Post by Nicolas » Thu Aug 30, 2018 5:39 pm

Lal wrote:
Thu Aug 30, 2018 4:01 pm
[...]
Where is a "self" in feelings, perceptions, and defiled consciousness?
There is no self to be found in form, feelings, perceptions, saṅkhāras, or consciousness, they are without self, empty of self. None of them are myself, nor is my self in them, etc.
See the following sutta:
Nakulapitu Sutta (SN 22.1) wrote: And how is a person ailing in body and ailing in mind? It’s when an uneducated ordinary person has not seen the noble ones, and is neither skilled nor trained in their teaching. They’ve not seen good persons, and are neither skilled nor trained in their teaching.
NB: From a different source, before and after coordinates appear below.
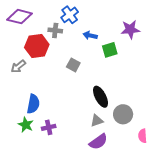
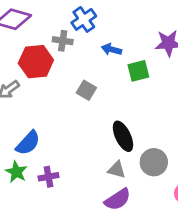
blue semicircle: (33, 104) -> (28, 143), turned 30
gray triangle: (97, 121) -> (117, 170), turned 32

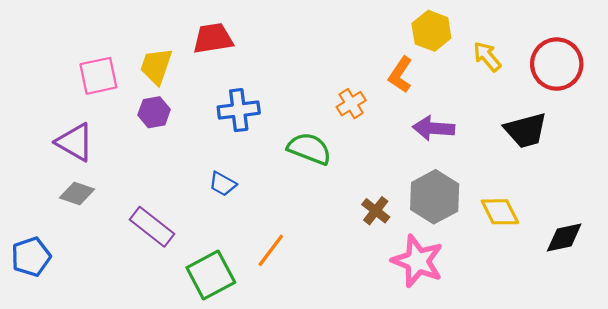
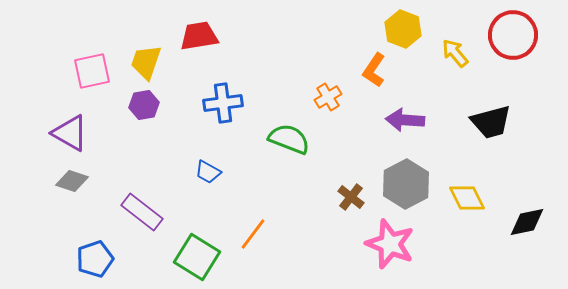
red circle: (557, 64) -> (513, 35), moved
blue pentagon: (31, 257) -> (95, 259), moved
green square: (211, 275) -> (197, 257), turned -30

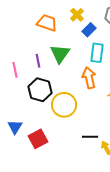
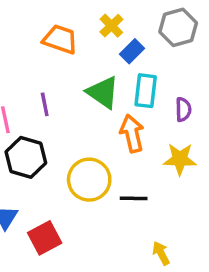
green triangle: (60, 54) -> (103, 92), moved, turned -30
black hexagon: (40, 90) -> (26, 157), moved
black line: (90, 137) -> (134, 198), moved

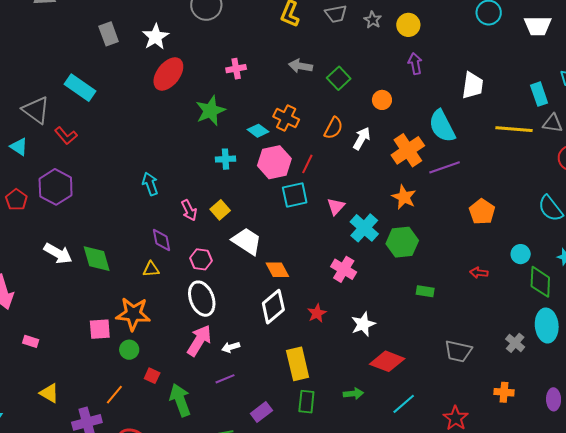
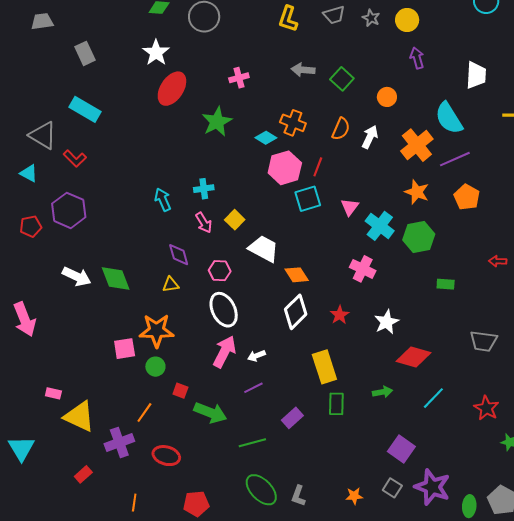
gray rectangle: (109, 34) -> (85, 53), moved
cyan cross: (225, 159) -> (204, 189), moved
red pentagon: (16, 200) -> (31, 226), turned 30
orange pentagon: (482, 212) -> (467, 197), moved
pink rectangle: (31, 341) -> (53, 393), moved
yellow triangle: (49, 393) -> (79, 416), size x1.6
green arrow: (180, 400) -> (210, 413), turned 136

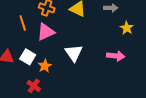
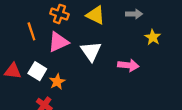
white triangle: (74, 53) -> (91, 51), moved
pink arrow: (116, 56) -> (128, 65), moved

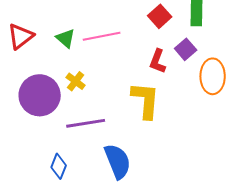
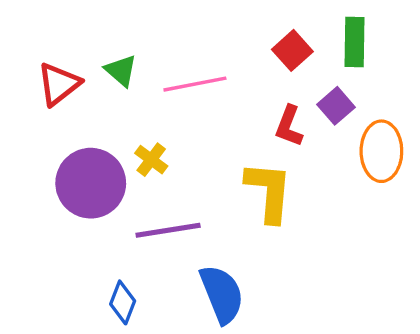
green triangle: (66, 38) -> (121, 71), moved

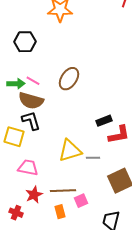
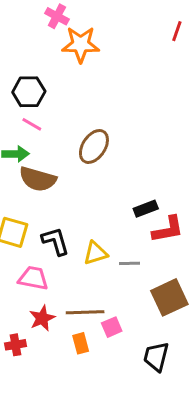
pink line: (33, 81) -> (32, 124), moved
black L-shape: (31, 121) -> (55, 241), moved
yellow triangle: (70, 151) -> (95, 253), size x0.7
red cross: (16, 213) -> (15, 345), turned -32

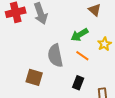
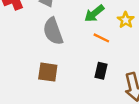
gray semicircle: (55, 56) -> (53, 31), moved

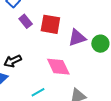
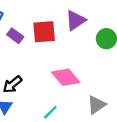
purple triangle: (77, 38) -> (76, 20), moved

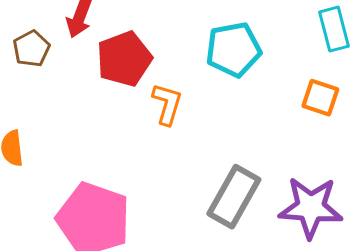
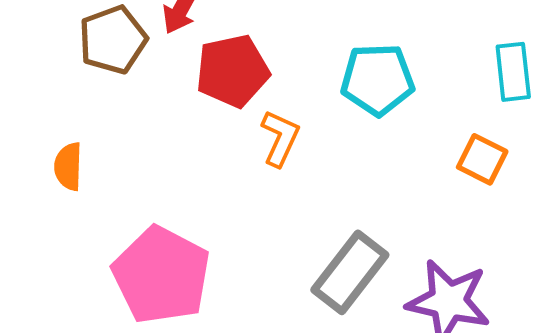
brown pentagon: (31, 49) -> (113, 40), size x1.4

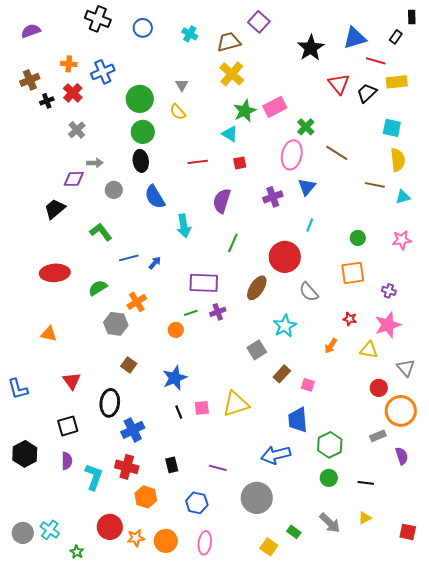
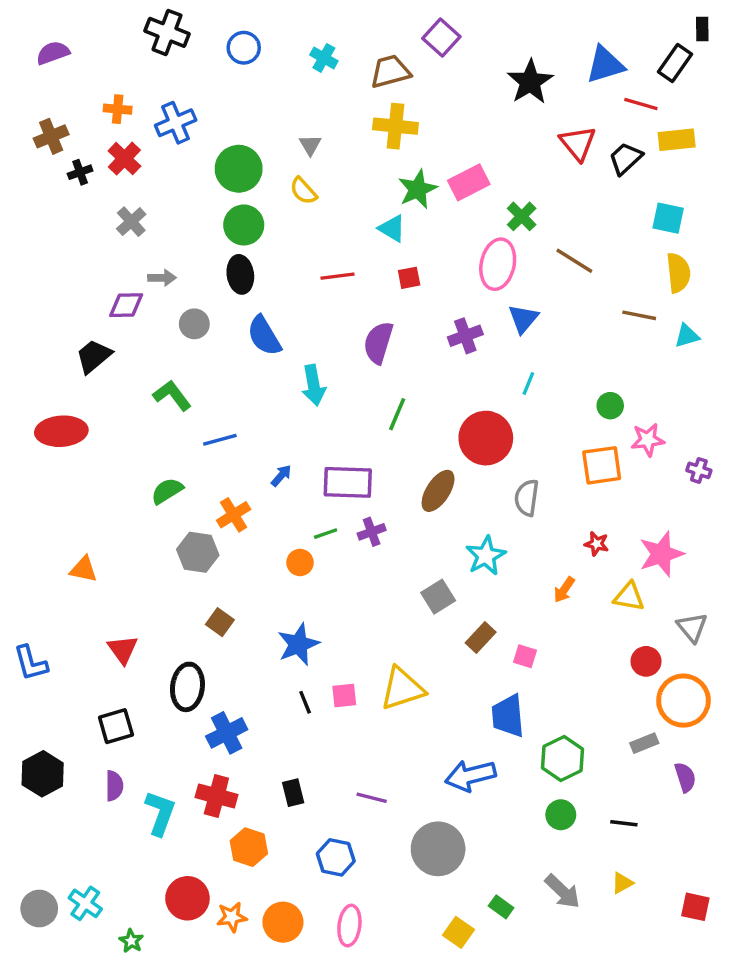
black rectangle: (396, 37) -> (675, 63), size x1.5
yellow cross: (232, 74) -> (395, 126), turned -35
pink star: (402, 240) -> (648, 440), moved
blue arrow: (155, 263) -> (281, 476), moved
red ellipse: (55, 273) -> (61, 431), moved
purple cross: (389, 291) -> (699, 470), moved
gray semicircle: (309, 292) -> (527, 498), turned 50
They regard form as self, self as having form, form in self, or self in form. (rūpaṃ attato samanupassati, rūpavantaṃ vā attānaṃ; attani vā rūpaṃ, rūpasmiṃ vā attānaṃ.) They’re obsessed with the thought: ‘I am form, form is mine!’ (‘Ahaṃ rūpaṃ, mama rūpan’ti pariyuṭṭhaṭṭhāyī hoti.) But that form of theirs decays and perishes, which gives rise to sorrow, lamentation, pain, sadness, and distress.
Same goes with the other aggregates.

Lal wrote:
Thu Aug 30, 2018 4:01 pm
Also, none of you have answered my simple question: What do you think is meant by “sabbe dhammā anattā?”.
No dhammas are you, no dhammas belong to you, you are not in any dhamma, etc.
"dhamma" here has the meaning of "phenomenon" (or similar meaning).